30 September 2008, 12:33
Orthodox public wants a report on global religious freedom record published in Russia
Moscow, September 30, Interfax - The Russian Orthodox community has urged the Foreign Ministry to monitor the freedom of conscience record globally and publish a report each year the way the U.S. State Department does.
"We urge the Russian Foreign Ministry not to limit itself to criticism of the U.S. State Department, but to produce its own report on the observance of human rights and liberties globally, especially in the post-Soviet space," the Moscow branch of the Union of Orthodox Citizens said in a statement made available to Interfax-Religion.
While assessing the human rights record globally, the U.S. State Department "absolutely does not see" abuses of the freedom of religion in Ukraine, or instances "when the rights of millions of citizens in Ukraine, who oppose the separation of the Ukrainian Church from Russian, are trampled underfoot," the Union said.

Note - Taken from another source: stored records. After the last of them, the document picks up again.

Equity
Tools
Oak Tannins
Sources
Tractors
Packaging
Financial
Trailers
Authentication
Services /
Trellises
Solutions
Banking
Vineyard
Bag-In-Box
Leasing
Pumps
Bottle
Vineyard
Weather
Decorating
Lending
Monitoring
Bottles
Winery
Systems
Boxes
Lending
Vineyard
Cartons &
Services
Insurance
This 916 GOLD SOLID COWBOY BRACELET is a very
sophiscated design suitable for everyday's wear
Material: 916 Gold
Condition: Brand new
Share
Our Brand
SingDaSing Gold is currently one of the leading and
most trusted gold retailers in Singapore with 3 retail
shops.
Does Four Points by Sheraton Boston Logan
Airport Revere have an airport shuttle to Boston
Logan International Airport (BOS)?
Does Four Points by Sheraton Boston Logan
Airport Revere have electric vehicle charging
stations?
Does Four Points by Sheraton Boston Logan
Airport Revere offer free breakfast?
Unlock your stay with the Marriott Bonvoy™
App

"The churches seized by militants of the 'Kiev Patriarchate' are not returned to the Church in defiance of court rulings, while prominent political leaders of the 'orange' camp, who are the organizers of these seizures and mass beatings of priests and parishioners, are not punished and continue pursuing a policy of state interference in the sovereign affairs of the Church. This is a vivid example of bias and double standards," the Orthodox community said.
Moreover, the future report by the Russian foreign ministry should center on "such outstanding violations of the rights of Christians in the United States as the right to publicly express their opinions, as well as the right to religious education at schools. It should also highlight the practice of barring Christian citizens to the public sphere and political Christianity-phobia," the statement says.

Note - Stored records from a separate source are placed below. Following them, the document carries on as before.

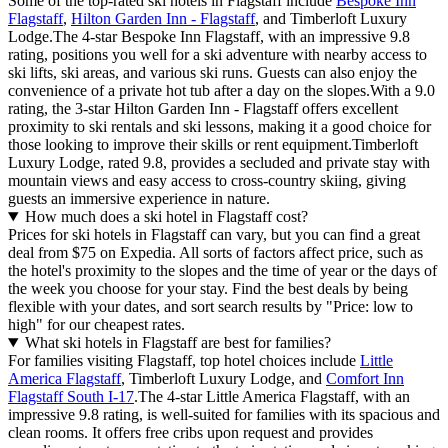
Some of the top-rated ski hotels in Flagstaff include
Bespoke Inn
Flagstaff
,
Hilton Garden Inn - Flagstaff
, and Timberloft Luxury
Lodge.The 4-star Bespoke Inn Flagstaff, with an impressive 9.8
rating, positions you well for a ski adventure with nearby access to
ski lifts, ski areas, and various ski runs. Guests can also enjoy the
convenience of a private hot tub after a day on the slopes.With a 9.0
rating, the 3-star Hilton Garden Inn - Flagstaff offers excellent
proximity to ski rentals and ski lessons, making it a good choice for
those looking to improve their skills or rent equipment.Timberloft
Luxury Lodge, rated 9.8, provides a secluded and private stay with
mountain views and easy access to cross-country skiing, giving
guests an immersive experience in nature.
How much does a ski hotel in Flagstaff cost?
Prices for ski hotels in Flagstaff can vary, but you can find a great
deal from $75 on Expedia. All sorts of factors affect price, such as
the hotel's proximity to the slopes and the time of year or the days of
the week you choose for your stay. Find the best deals by being
flexible with your dates, and sort search results by "Price: low to
high" for our cheapest rates.
What ski hotels in Flagstaff are best for families?
For families visiting Flagstaff, top hotel choices include
Little
America Flagstaff
, Timberloft Luxury Lodge, and
Comfort Inn
Flagstaff South I-17
.The 4-star Little America Flagstaff, with an
impressive 9.8 rating, is well-suited for families with its spacious and
clean rooms. It offers free cribs upon request and provides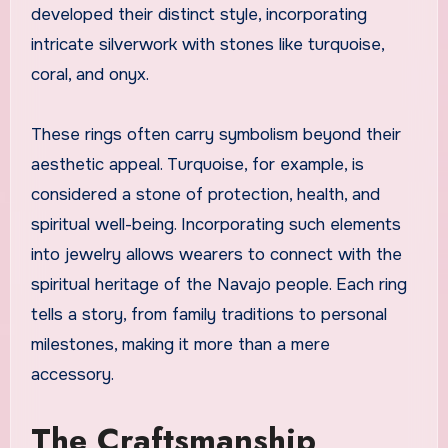
developed their distinct style, incorporating
intricate silverwork with stones like turquoise,
coral, and onyx.
These rings often carry symbolism beyond their
aesthetic appeal. Turquoise, for example, is
considered a stone of protection, health, and
spiritual well-being. Incorporating such elements
into jewelry allows wearers to connect with the
spiritual heritage of the Navajo people. Each ring
tells a story, from family traditions to personal
milestones, making it more than a mere
accessory.
The Craftsmanship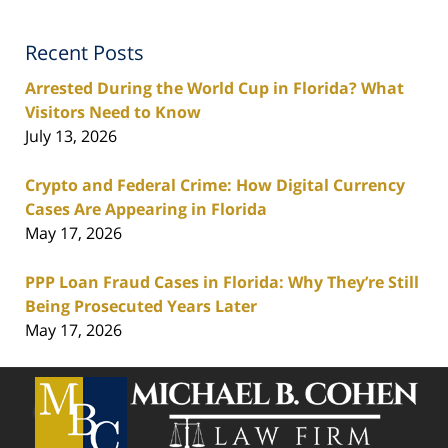
Recent Posts
Arrested During the World Cup in Florida? What
Visitors Need to Know
July 13, 2026
Crypto and Federal Crime: How Digital Currency
Cases Are Appearing in Florida
May 17, 2026
PPP Loan Fraud Cases in Florida: Why They’re Still
Being Prosecuted Years Later
May 17, 2026
Contact
Information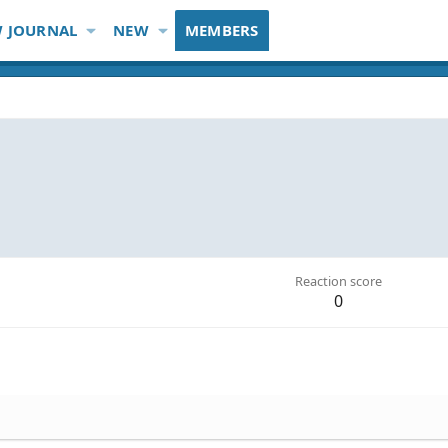
 JOURNAL
NEW
MEMBERS
Reaction score
0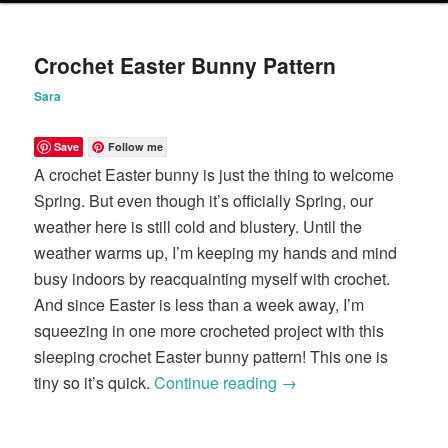
content
content
Crochet Easter Bunny Pattern
Sara
Save
Follow me
A crochet Easter bunny is just the thing to welcome
Spring. But even though it’s officially Spring, our
weather here is still cold and blustery. Until the
weather warms up, I’m keeping my hands and mind
busy indoors by reacquainting myself with crochet.
And since Easter is less than a week away, I’m
squeezing in one more crocheted project with this
sleeping crochet Easter bunny pattern! This one is
tiny so it’s quick.
Continue reading
→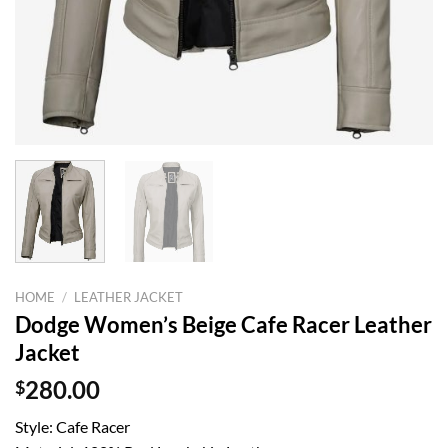
HOME
/
LEATHER JACKET
Dodge Women’s Beige Cafe Racer Leather
Jacket
$
280.00
Style: Cafe Racer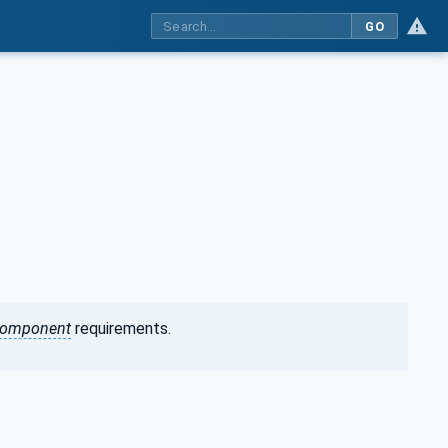
GO
omponent
requirements.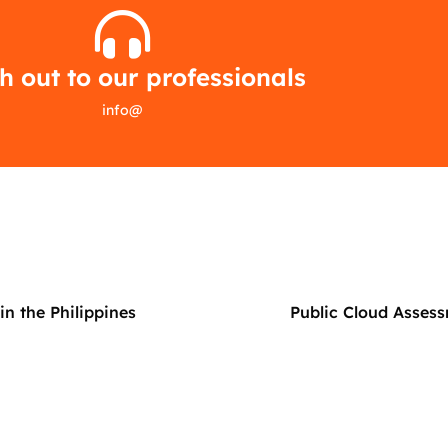
 out to our professionals
info
@
n the Philippines
Public Cloud Assess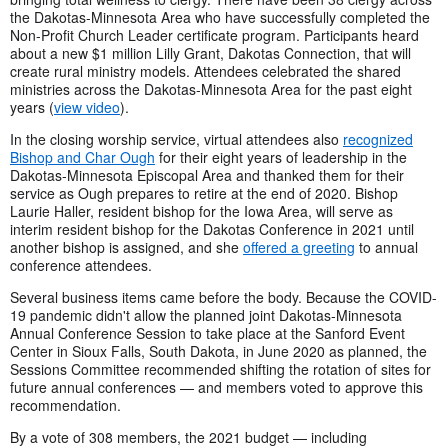
the Dakotas-Minnesota Area who have successfully completed the
Non-Profit Church Leader certificate program. Participants heard
about a new $1 million Lilly Grant, Dakotas Connection, that will
create rural ministry models. Attendees celebrated the shared
ministries across the Dakotas-Minnesota Area for the past eight
years (
view video
).
In the closing worship service, virtual attendees also
recognized
Bishop and Char Ough
for their eight years of leadership in the
Dakotas-Minnesota Episcopal Area and thanked them for their
service as Ough prepares to retire at the end of 2020. Bishop
Laurie Haller, resident bishop for the Iowa Area, will serve as
interim resident bishop for the Dakotas Conference in 2021 until
another bishop is assigned, and she
offered a greeting
to annual
conference attendees.
Several business items came before the body. Because the COVID-
19 pandemic didn't allow the planned joint Dakotas-Minnesota
Annual Conference Session to take place at the Sanford Event
Center in Sioux Falls, South Dakota, in June 2020 as planned, the
Sessions Committee recommended shifting the rotation of sites for
future annual conferences — and members voted to approve this
recommendation.
By a vote of 308 members, the 2021 budget — including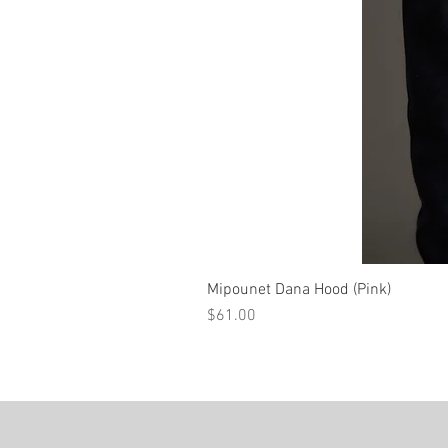
Mipounet Dana Hood (Pink)
Price
$61.00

"Russia must do this as leader of the Orthodox civilization and as a defender of Christian values in the world," the Union said.
The Russian Foreign Ministry criticized the U.S. State Department's annual report for a "biased approach" to Russia.
The report provided a "standard list of claims" and again baselessly argued that "the Russian Orthodox Church has a privileged status," in Russia, the Russian Foreign Ministry said.